Hawkins drew another laugh when, using the ship’s wheel on the plaque as an illustration, he described his role as harbormaster.

“All ships’ wheels, whether large or small, have one thing in common. If you follow the spokes to the hub where it’s connected to a spindle, they’re held in place by one single nut,” he said.

Elliot said nomination letters for harbormaster of the year include the length of time the nominee has been on the job, “meaning time to have done something of note.” Hawkins was already well known to the association.

“He has served on our board of directors for several years and was re-elected this year,” Elliot told the Homer News by email. “Bryan was selected because he was very deserving.”
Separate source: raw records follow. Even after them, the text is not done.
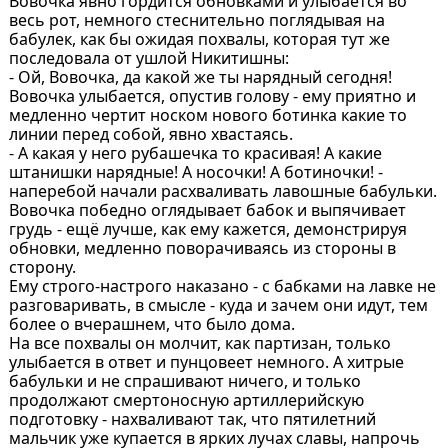
Вовочка явно гордится обновками и улыбается во
весь рот, немного стеснительно поглядывая на
бабулек, как бы ожидая похвалы, которая тут же
последовала от ушлой Никитишны:
- Ой, Вовочка, да какой же ты нарядный сегодня!
Вовочка улыбается, опустив голову - ему приятно и
медленно чертит носком нового ботинка какие то
линии перед собой, явно хвастаясь.
- А какая у него рубашечка то красивая! А какие
штанишки нарядные! А носочки! А ботиночки! -
наперебой начали расхваливать лавошные бабульки.
Вовочка победно оглядывает бабок и выпячивает
грудь - ещё лучше, как ему кажется, демонстрируя
обновки, медленно поворачиваясь из стороны в
сторону.
Ему строго-настрого наказано - с бабками на лавке не
разговаривать, в смысле - куда и зачем они идут, тем
более о вчерашнем, что было дома.
На все похвалы он молчит, как партизан, только
улыбается в ответ и пунцовеет немного. А хитрые
бабульки и не спрашивают ничего, и только
продолжают смертоносную артиллерийскую
подготовку - нахваливают так, что пятилетний
мальчик уже купается в ярких лучах славы, напрочь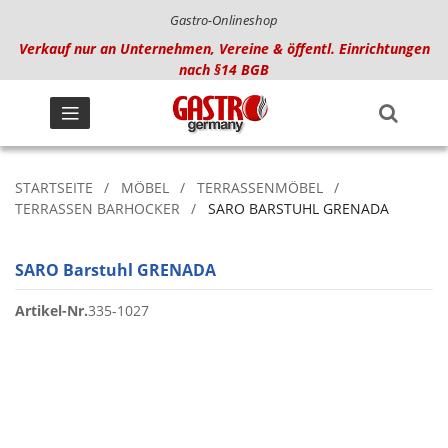
Gastro-Onlineshop
Verkauf nur an Unternehmen, Vereine & öffentl. Einrichtungen
nach §14 BGB
STARTSEITE
MÖBEL
TERRASSENMÖBEL
TERRASSEN BARHOCKER
SARO BARSTUHL GRENADA
SARO Barstuhl GRENADA
Artikel-Nr.
335-1027
Zum
Ende
der
Bildgalerie
springen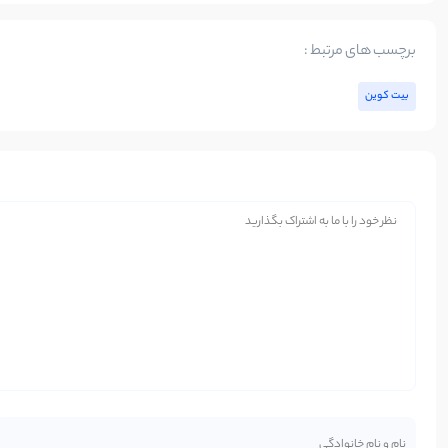
برچسب های مرتبط :
بیت کوین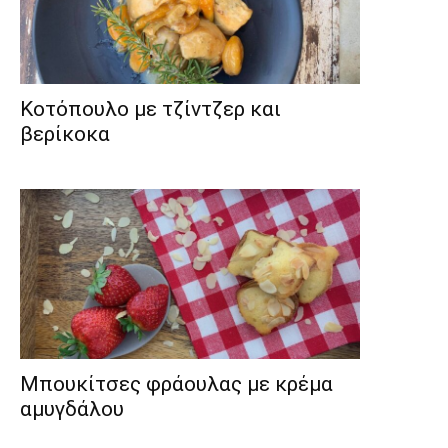
Κοτόπουλο με τζίντζερ και
βερίκοκα
Μπουκίτσες φράουλας με κρέμα
αμυγδάλου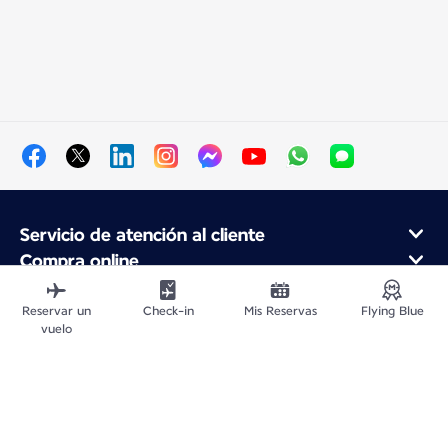
Servicio de atención al cliente
Compra online
Programa de fidelidad y socios
Acerca de Air France
Reservar un
Check-in
Mis Reservas
Flying Blue
vuelo
Aplicación móvil Air France
Mapa del sitio web
Avisos legales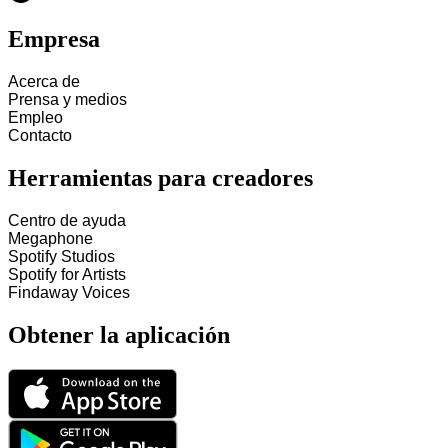
Empresa
Acerca de
Prensa y medios
Empleo
Contacto
Herramientas para creadores
Centro de ayuda
Megaphone
Spotify Studios
Spotify for Artists
Findaway Voices
Obtener la aplicación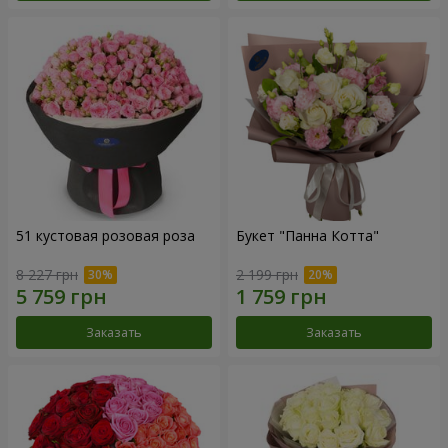
51 кустовая розовая роза
Букет "Панна Котта"
8 227 грн
2 199 грн
Заказать
Заказать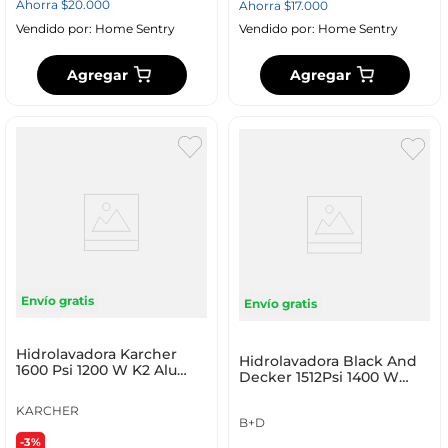
Ahorra
$
20
.
000
Ahorra
$
17
.
000
Vendido por:
Home Sentry
Vendido por:
Home Sentry
Agregar
Agregar
Envío gratis
Envío gratis
Hidrolavadora Karcher
Hidrolavadora Black And
1600 Psi 1200 W K2 Alu
Decker 1512Psi 1400 W
Dakar
Pá450Td
KARCHER
B+D
-3%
The Alaska Association of Harbormasters and Port Administrators consists of harbormasters, port directors and administrative personnel from across the state. Thirty-five harbors are represented. The conference was attended by 85 people, with Diane Kinney of the port of Valdez the event host.

“It’s just an invaluable organization that offers support for new harbormasters like I was and then you never stop learning and mentoring,” said Hawkins. “The networking and subject matter of the conference are very valuable and the lobbying power from that group has done some pretty remarkable things.”

Among those accomplishments is creation of the Alaska Municipal Harbors Grant Program, which has provided funding for Homer harbor projects.

Hawkins oversees a staff of 16 full-time positions and nine seasonal employees. During the peak of the summer season, the harbor provides space for more that 1,000 vessels, as well as the activity at the load-launch ramp. During the winter, the number of vessels in the harbor drops to 350-400.